Where the data below contains pictures, omit them; output the rest word for word.

| Data supplied |
==============================
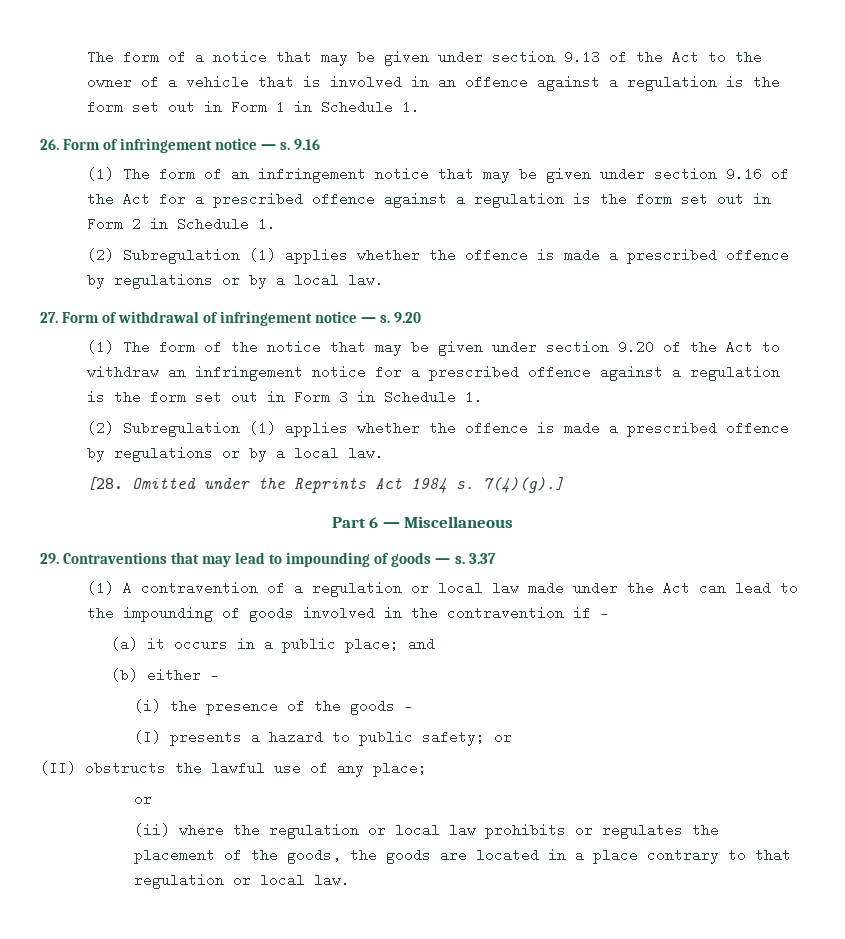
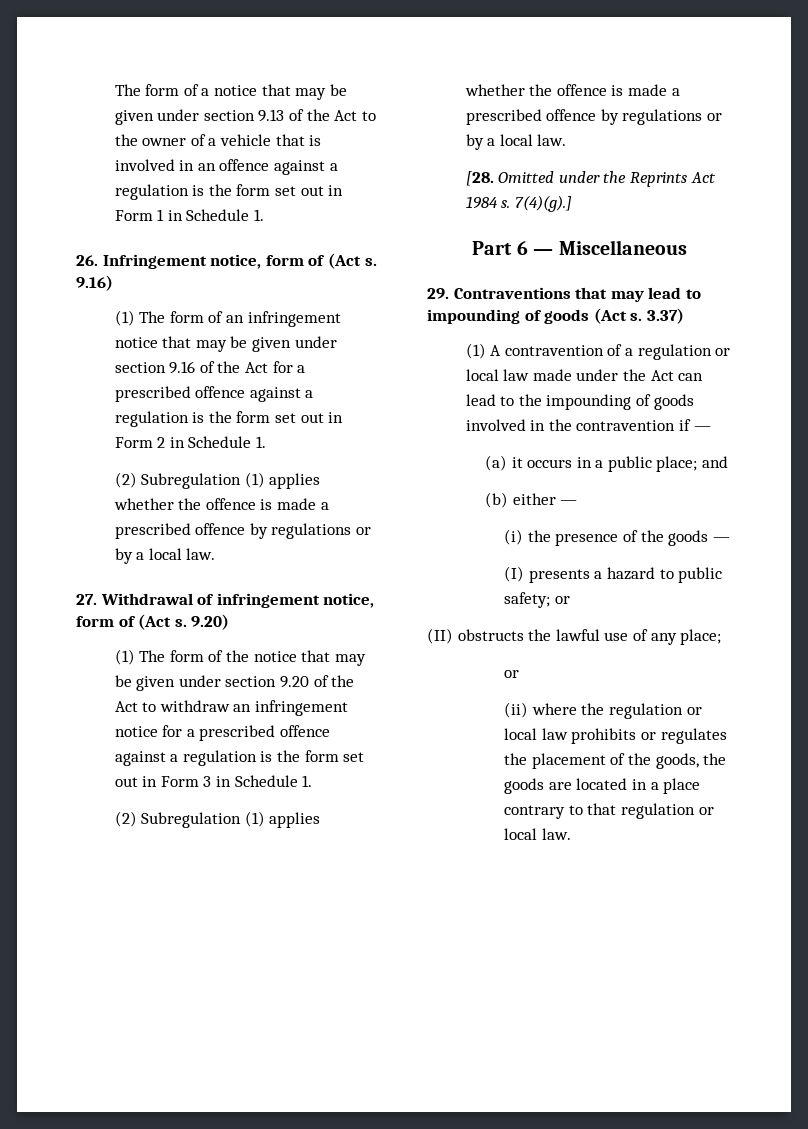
[63,138,321,153] Form of infringement notice — s. 9.16 -> [102,253,377,269] [76,275,113,291] Infringement notice, form of (Act s. 9.16)
[62,311,422,326] Form of withdrawal of infringement notice — s. 9.20 -> [100,593,375,608] [76,614,230,630] Withdrawal of infringement notice, form of (Act s. 9.20)
[435,553,496,564] — s. 3.37 -> [593,308,684,324] (Act s. 3.37)

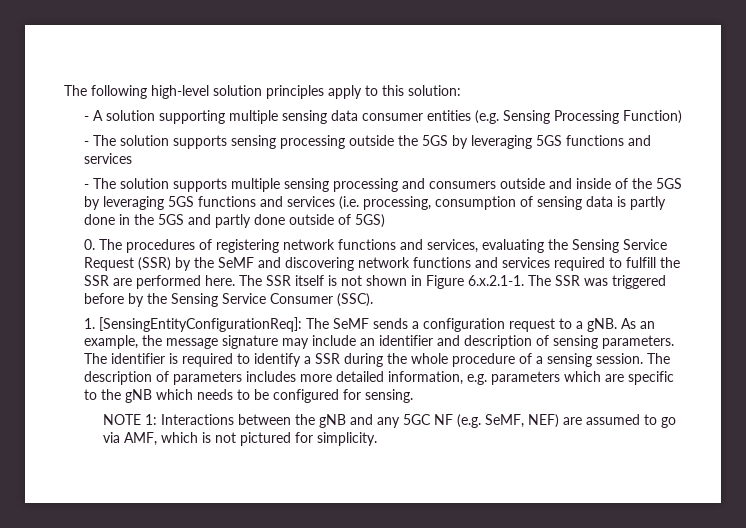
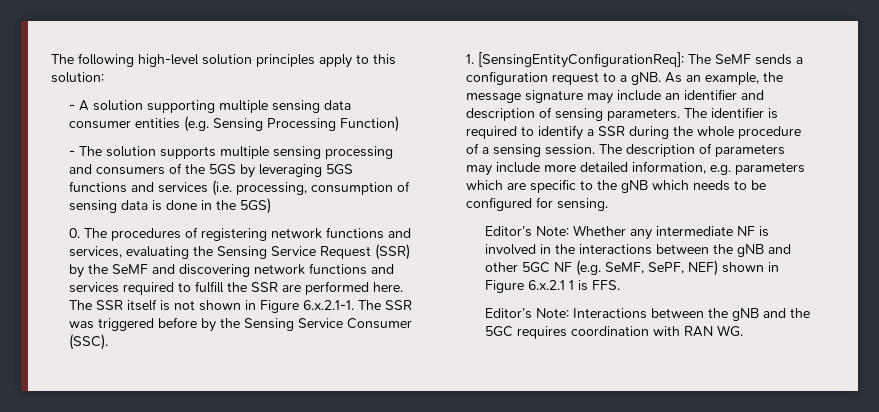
[83,135,651,149] [83,153,132,164] // - The solution supports sensing processing outside the 5GS by leveraging 5GS functions and services -> (400, 124) none
[499,178,611,189] outside and inside -> (166, 170) none
[629,196,666,210] partly -> (163, 205) none
[157,214,351,228] 5GS and partly done outside of -> (237, 205) none
[245,371,296,382] includes -> [466,162,541,176] may include
[103,414,158,425] NOTE 1: -> [484,225,769,240] [484,244,791,257] [484,260,779,276] [484,280,620,293] [484,308,569,319] Editor’s Note: Whether any intermediate NF is involved in the interactions between the gNB and other 5GC NF (e.g. SeMF, SePF, NEF) shown in Figure 6.x.2.1 1 is FFS. // Editor’s Note:
[377,414,677,428] [103,432,378,446] any 5GC NF (e.g. SeMF, NEF) are assumed to go via AMF, which is not pictured for simplicity. -> [789,308,810,318] [484,325,743,339] the 5GC requires coordination with RAN WG.

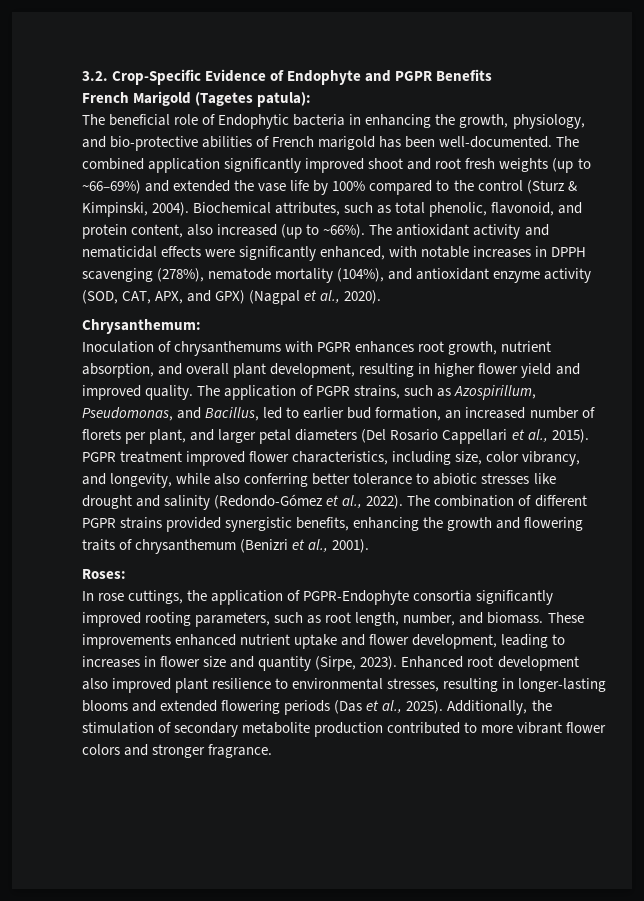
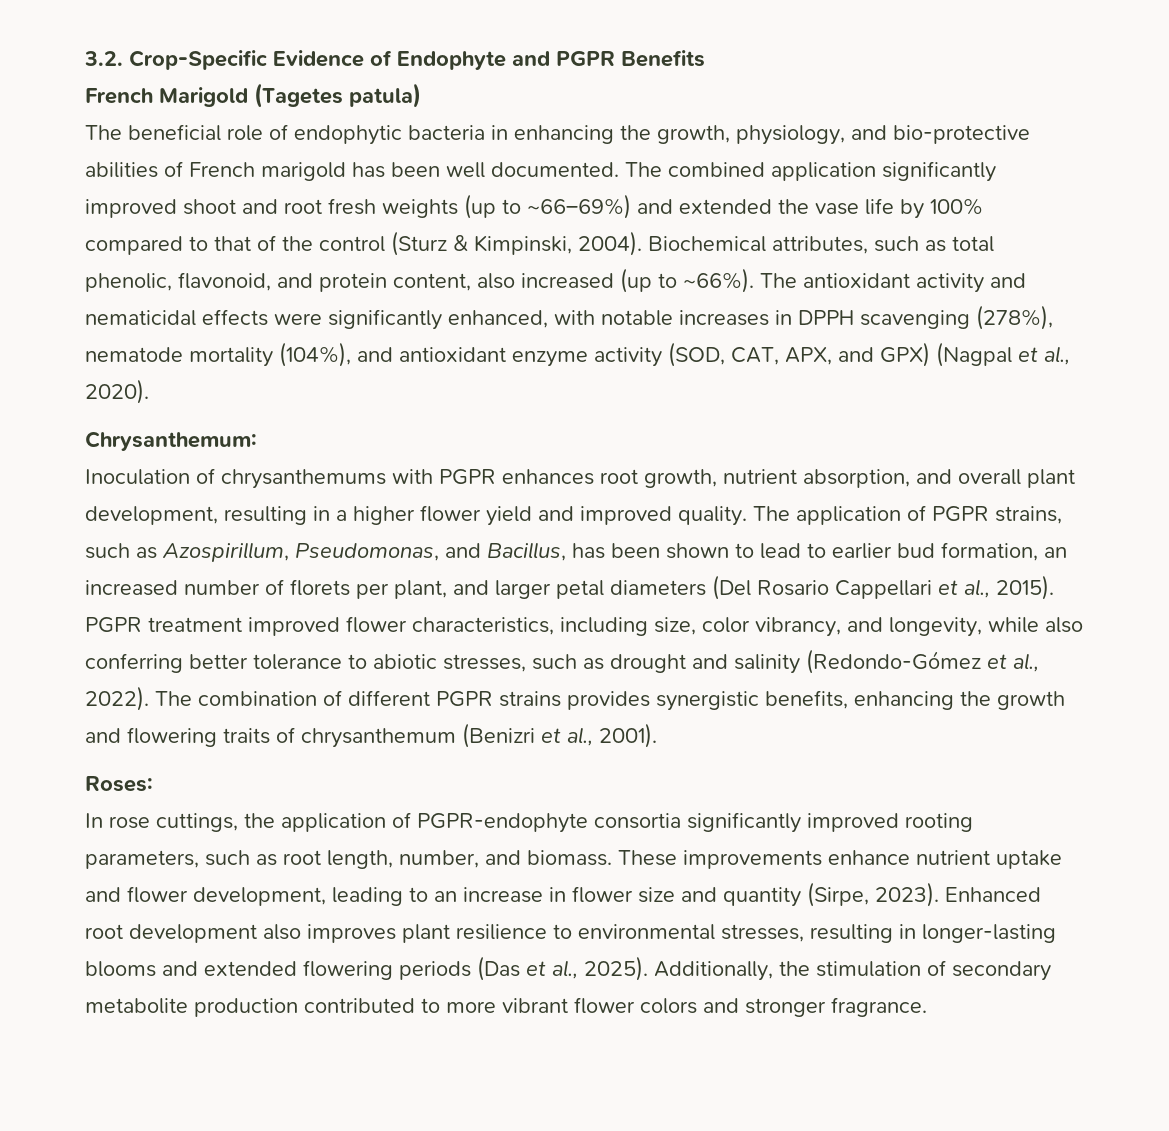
[257,92,312,107] patula): -> [349,83,421,108] patula)
[218,114,290,129] Endophytic -> [294,125,402,145] endophytic
[439,136,553,148] well-documented. -> [446,162,619,178] well documented.
(450, 185) none -> [214,235,276,251] that of
(431, 368) none -> [336,510,347,521] a
[263,407,283,419] led -> [572,543,801,559] has been shown to lead
[481,473,556,484] stresses like -> [443,654,604,672] stresses, such as
[166,517,222,532] provided -> [567,691,650,710] provides
[303,590,410,605] PGPR-Endophyte -> [417,813,588,833] PGPR-endophyte
[175,634,237,646] enhanced -> [828,850,910,865] enhance
[82,656,140,668] increases -> [434,887,543,903] an increase
[112,678,172,693] improved -> [307,924,396,943] improves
==============================
| Your solution |
[63,138,321,153] Form of infringement notice — s. 9.16 -> [102,253,377,269] [76,275,113,291] Infringement notice, form of (Act s. 9.16)
[62,311,422,326] Form of withdrawal of infringement notice — s. 9.20 -> [100,593,375,608] [76,614,230,630] Withdrawal of infringement notice, form of (Act s. 9.20)
[435,553,496,564] — s. 3.37 -> [593,308,684,324] (Act s. 3.37)

[83,135,651,149] [83,153,132,164] // - The solution supports sensing processing outside the 5GS by leveraging 5GS functions and services -> (400, 124) none
[499,178,611,189] outside and inside -> (166, 170) none
[629,196,666,210] partly -> (163, 205) none
[157,214,351,228] 5GS and partly done outside of -> (237, 205) none
[245,371,296,382] includes -> [466,162,541,176] may include
[103,414,158,425] NOTE 1: -> [484,225,769,240] [484,244,791,257] [484,260,779,276] [484,280,620,293] [484,308,569,319] Editor’s Note: Whether any intermediate NF is involved in the interactions between the gNB and other 5GC NF (e.g. SeMF, SePF, NEF) shown in Figure 6.x.2.1 1 is FFS. // Editor’s Note:
[377,414,677,428] [103,432,378,446] any 5GC NF (e.g. SeMF, NEF) are assumed to go via AMF, which is not pictured for simplicity. -> [789,308,810,318] [484,325,743,339] the 5GC requires coordination with RAN WG.

[257,92,312,107] patula): -> [349,83,421,108] patula)
[218,114,290,129] Endophytic -> [294,125,402,145] endophytic
[439,136,553,148] well-documented. -> [446,162,619,178] well documented.
(450, 185) none -> [214,235,276,251] that of
(431, 368) none -> [336,510,347,521] a
[263,407,283,419] led -> [572,543,801,559] has been shown to lead
[481,473,556,484] stresses like -> [443,654,604,672] stresses, such as
[166,517,222,532] provided -> [567,691,650,710] provides
[303,590,410,605] PGPR-Endophyte -> [417,813,588,833] PGPR-endophyte
[175,634,237,646] enhanced -> [828,850,910,865] enhance
[82,656,140,668] increases -> [434,887,543,903] an increase
[112,678,172,693] improved -> [307,924,396,943] improves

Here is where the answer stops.